Friday, 15 December 2006

The Curse of Opium

Have you noticed about drunkards; how they will worry; with a sublime sense of the pity of such folly, about the excesses of others. ‘I am but a man overcome by an excess of humanity but Tommy’s gone to hell’. From the vantage point of momentary righteousness the drunkard issues a mild sigh as though surveying the long gallery of pissartists and portersharks; the friendly, goodly company of the dunned and dammed. ‘If I am the way I am, my reasons are excellent; his are spurious’ is another theme. So it was with Coleridge and De Quincy on the subject of their addiction to opium. The complexities of the attack and counter attack on the high moral ground takes a tone of truly comedic sense of injury and injustice.

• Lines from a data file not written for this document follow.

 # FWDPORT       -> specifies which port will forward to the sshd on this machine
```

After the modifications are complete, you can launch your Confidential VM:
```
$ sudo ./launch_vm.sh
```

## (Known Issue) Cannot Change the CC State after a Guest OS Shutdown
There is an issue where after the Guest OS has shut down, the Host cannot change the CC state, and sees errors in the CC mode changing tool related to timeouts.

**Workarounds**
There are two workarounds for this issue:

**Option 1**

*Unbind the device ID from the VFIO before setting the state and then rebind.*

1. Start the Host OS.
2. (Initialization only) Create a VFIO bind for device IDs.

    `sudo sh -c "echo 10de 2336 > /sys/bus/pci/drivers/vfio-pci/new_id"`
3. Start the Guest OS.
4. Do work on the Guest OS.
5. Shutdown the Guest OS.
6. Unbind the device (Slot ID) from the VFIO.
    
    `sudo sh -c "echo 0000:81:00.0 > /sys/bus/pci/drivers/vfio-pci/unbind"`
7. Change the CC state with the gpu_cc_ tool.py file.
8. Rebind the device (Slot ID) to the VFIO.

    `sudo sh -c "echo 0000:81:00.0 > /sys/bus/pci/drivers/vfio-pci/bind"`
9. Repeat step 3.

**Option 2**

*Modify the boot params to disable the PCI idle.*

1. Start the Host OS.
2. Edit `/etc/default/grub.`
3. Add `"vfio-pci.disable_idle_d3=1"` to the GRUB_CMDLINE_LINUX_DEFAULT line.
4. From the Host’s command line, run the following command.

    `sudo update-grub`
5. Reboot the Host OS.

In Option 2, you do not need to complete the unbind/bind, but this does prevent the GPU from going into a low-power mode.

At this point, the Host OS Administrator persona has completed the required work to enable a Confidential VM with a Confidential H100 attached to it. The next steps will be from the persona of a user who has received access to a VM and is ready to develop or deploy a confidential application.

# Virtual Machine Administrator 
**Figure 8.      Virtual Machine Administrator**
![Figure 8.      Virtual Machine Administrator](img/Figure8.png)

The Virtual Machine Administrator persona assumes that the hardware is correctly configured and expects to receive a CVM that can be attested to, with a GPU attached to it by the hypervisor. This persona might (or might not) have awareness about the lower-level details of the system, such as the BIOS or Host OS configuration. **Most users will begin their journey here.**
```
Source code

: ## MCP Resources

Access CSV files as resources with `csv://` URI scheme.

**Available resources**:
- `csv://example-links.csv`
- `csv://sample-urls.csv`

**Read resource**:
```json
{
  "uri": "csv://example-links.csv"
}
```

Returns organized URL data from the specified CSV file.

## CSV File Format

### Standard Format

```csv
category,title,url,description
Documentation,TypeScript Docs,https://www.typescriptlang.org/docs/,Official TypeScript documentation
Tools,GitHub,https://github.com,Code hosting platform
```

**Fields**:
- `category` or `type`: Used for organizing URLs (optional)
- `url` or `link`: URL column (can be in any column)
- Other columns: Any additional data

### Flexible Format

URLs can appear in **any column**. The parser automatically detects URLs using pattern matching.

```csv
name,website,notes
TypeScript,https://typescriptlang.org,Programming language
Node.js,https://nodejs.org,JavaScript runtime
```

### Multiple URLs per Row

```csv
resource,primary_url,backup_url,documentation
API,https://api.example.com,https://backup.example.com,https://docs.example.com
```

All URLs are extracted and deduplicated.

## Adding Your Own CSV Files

“A letter of his, which I hope he did not design to have published, but which, however; has been published, point the attention of his correspondent to a broad distinction separating my case as an opium-eater from his own: he, it seems, had fallen excusably (because unavoidably) into this habit of eating opium – as the one sole therapeutic resource available against his particular malady; but I, wretch that I am, being so notoriously charmed by fairies against pain, must have resorted to opium in the abominable character of an adventurous voluptuary, angling in all streams for variety of pleasures. Coleridge is wrong to the whole extent of what was possible; wrong in his fact, wrong in his doctrine; in his little fact, and his big doctrine. I did not do the thing which he charges upon me; and if I had done it, this would not convict me as a citizen of Sybaris or Daphne.”
(From Confessions of an English Opium-Eater)

When the pain for which opium was the anodyne is revealed we are reminded of two carpenters comparing the nicks and notches that tools and machinery have wrought on their limbs.

“Coleridge’s bodily affliction was simple rheumatism. Mine, which intermittently raged for ten years, was rheumatism in the face combined with toothache. This I had inherited from my father; or inherited (I should rather say) from my own desperate ignorance…..”

That’s right blame father. I ask you is it fortuitous that ‘father’ and ‘fault’ are side by side in the Irish sign language for the Deaf? How very adjacent?